Ownership Concentration in Privatized Firms: The Role of Disclosure Standards, Auditor Choice, and Auditing Infrastructure


  • We thank Najah Attig, Ray Ball, Phil Beaulieu, Jochen Bigus, Narjess Boubakri, Jean-Claude Cosset, Shane Dikolli, John Eichenseher, Sadok El Ghoul, Steve Fortin, Ken Klassen, Richard Leftwich (the editor), Clive Lennox, Gordon Roberts, Oumar Sy, Josep Tribó, and especially an anonymous referee for insightful comments. Our research has also benefited from comments from participants at the 2006 AAA Annual Meeting in Washington, the 2006 FMA European Conference in Stockholm, the 2006 AAA Audit Midyear Meeting in Los Angeles, the 2005 International Conference on Finance in Copenhagen, the 10th Symposium on Finance, Banking, and Insurance in Karlsruhe, the 2005 Northern Finance Association Meeting in Vancouver, and the 3rd International Conference on Corporate Governance in Birmingham. Finally, we appreciate generous financial support from the Social Sciences and Humanities Research Council and excellent research assistance from Mouafek Abada and Dermot Murphy. All errors remain solely our responsibility.
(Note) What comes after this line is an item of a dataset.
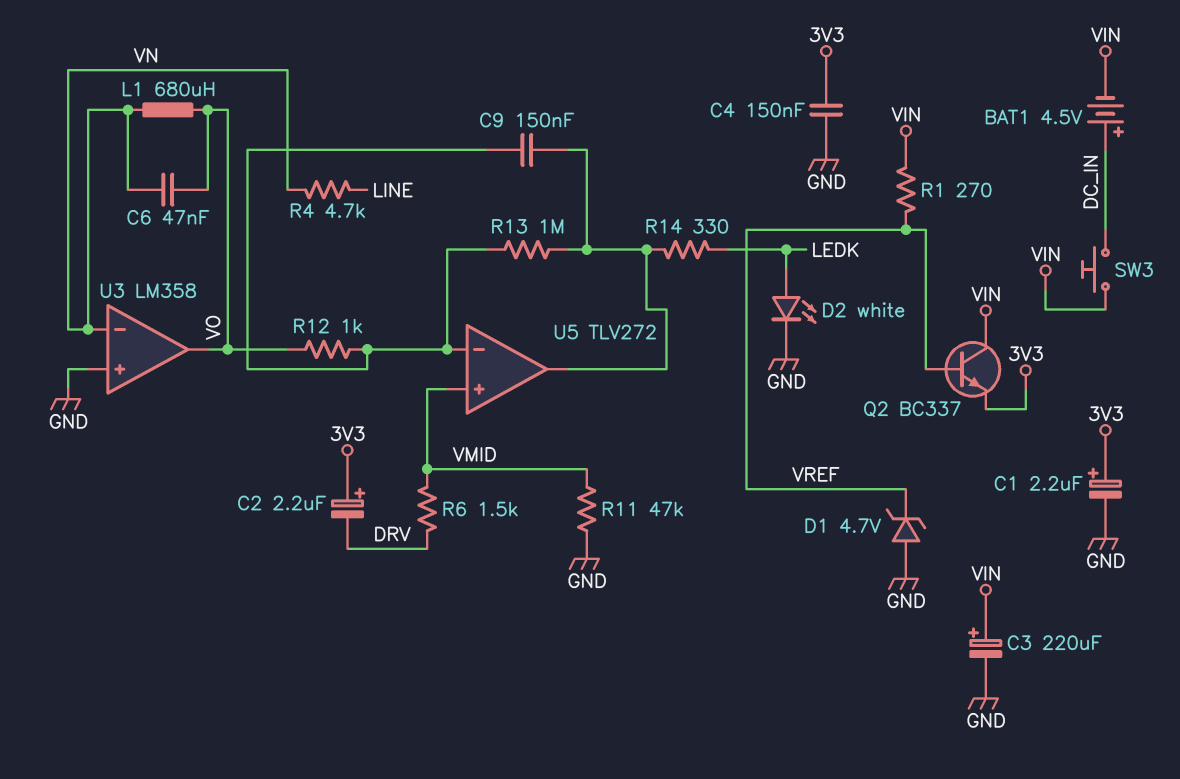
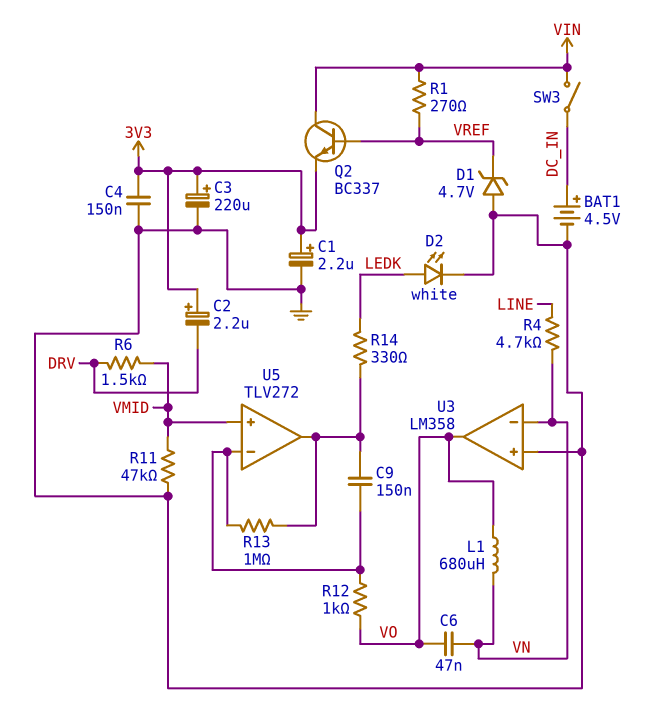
BAT1: 4.5V (plus DC_IN, minus VIN) -> 4.5V (plus DC_IN, minus GND)
C3: 220uF (plus VIN, minus GND) -> 220uF (plus 3V3, minus GND)
SW3: button (DC_IN, VIN) -> switch (DC_IN, VIN)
We rely on a unique data set to estimate the impact of disclosure standards and auditor-related characteristics on ownership concentration in 190 privatized firms from 31 countries. Accounting transparency can help alleviate the agency conflict between minority investors and controlling shareholders, which is evident in the extent of ownership concentration, since the expropriation of corporate resources hinges on these private benefits remaining hidden. After controlling for other country-level and firm-level determinants, we find weak (no) evidence that extensive disclosure standards (auditor choice) reduce ownership concentration. In contrast, we report strong, robust evidence that ownership concentration is lower in countries with securities laws that specify a lower burden of proof in civil and criminal litigation against auditors, consistent with Ball's [2001] predictions. Collectively, our research implies that minority investors worldwide value legal institutions that discipline auditors in the event of financial reporting failure over both the presence of a Big 5 auditor and better disclosure standards. Re-estimating our regressions on a broad sample of western European public firms provides similar evidence on all of our predictions.